Bundling...
...is a marketing practice that involves offering several different products for sale as one combined product. Examples would include things like "combos" or value meals at fast food restaurants (where a combination might include a burger, a drink and a beverage) or the concession stand at a movie theater (where it might include popcorn, soda and candy). Bundles are also common from cable companies (their bundles include the basic service, hardware like the cable box, access to specific features like packages of movies, sports and other specialty programming, etc). It is a popular practice that can increase revenue for the seller (by increasing sales) and provide increased satisfaction for the customer (who enjoy any savings and the convenience that comes with having to evaluate a single price).
Pure Bundling...
... is a type of bundling where the individual components that make up the bundle are only available when purchased as a bundle – they are not available for purchase separately. One example would be the cable company – you can choose different bundles of services and channels, but you can't select the individual channels that make up those bundles. Pure bundling is sometimes favored because it is seen as a way to increase sales – to get the channel you really want you also have to pay for a lot of channels you really don't care about. Because pure bundling also limits the choices available to the consumer it can come under scrutiny and even be subject to litigation.
Mixed Bundling...
... an approach to bundling where the individual components that make up the bundle are also available for purchase individually. Movie theater snacks and fast food combos are examples of mixed bundling – you can purchase each item individually, or together as part of the combo for a single price.

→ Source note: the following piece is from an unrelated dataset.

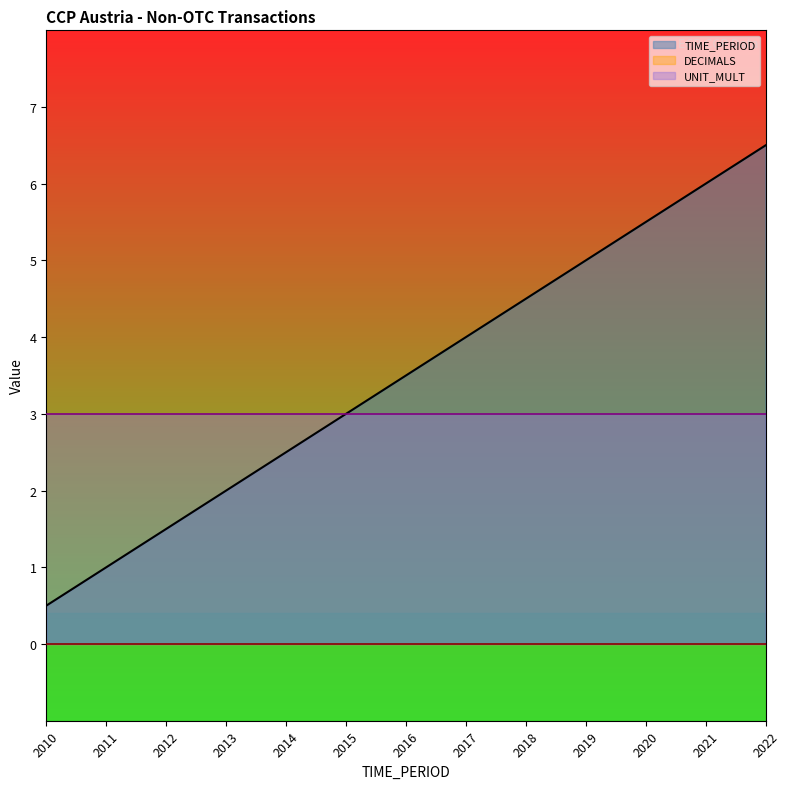

At which label does TIME_PERIOD_line reach its peak?

2022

Pure bundling and mixed bundling are both examples of product bundling. The big difference between pure and mixed bundling is that mixed bundling allows the consumer to purchase the items separately while pure bundling does not.

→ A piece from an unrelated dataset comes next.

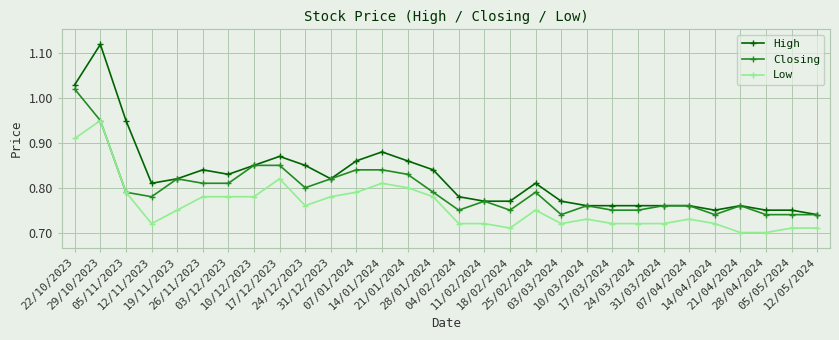

Is it true that High equals 1.5 at 14/01/2024?

False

Bundling offers a very powerful way to increase sales and also customer satisfaction. Although unbundling has become very popular, especially in things like flower delivery where perceived cost can be reduced with separate service fees and delivery charges, there are many customers that prefer the convenience that comes with bundled pricing.

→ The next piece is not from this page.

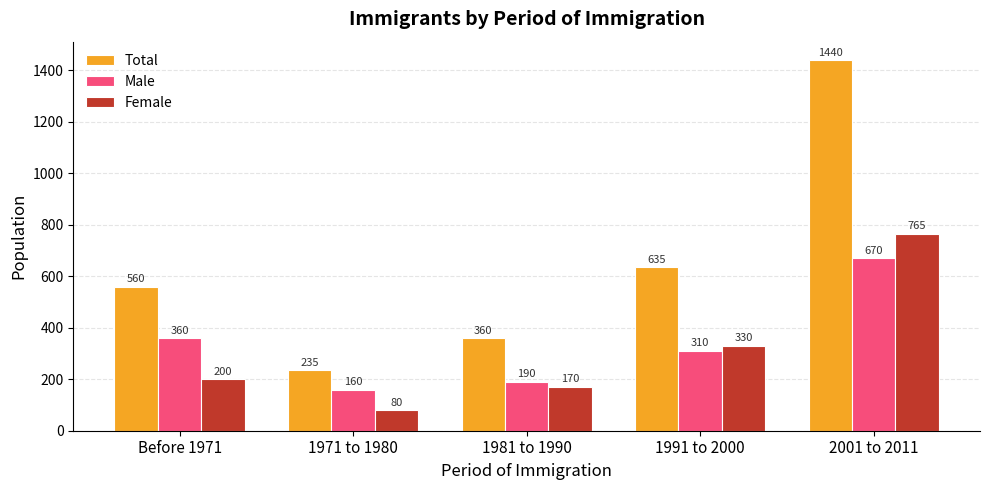

What is the difference between the highest and lowest values at 1971 to 1980?

155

Watch the customers at a movie theater, where the bundled packages offer little if any savings (almost always less than 5%). Customers love the bundles because there is less thinking (they don't need to add up the prices in their heads) and greater perceived value (they assume savings even when they aren't there).
More specifically mixed bundling is good, pure bundling more problematic. Mixed bundling allows your customers more options, when they want them, something they appreciate. Pure bundling can effectively force them to spend more money, but does anyone really like dealing with the cable company? Unless there are very few alternatives for your customers pure bundling is generally a dangerous game.
But mixed bundling offers the best of both worlds. Customers are not trapped, they have the ability to choose each individual item and you are not limiting their options. At the same time you are offering them the convenience of a bundle of products at a single price.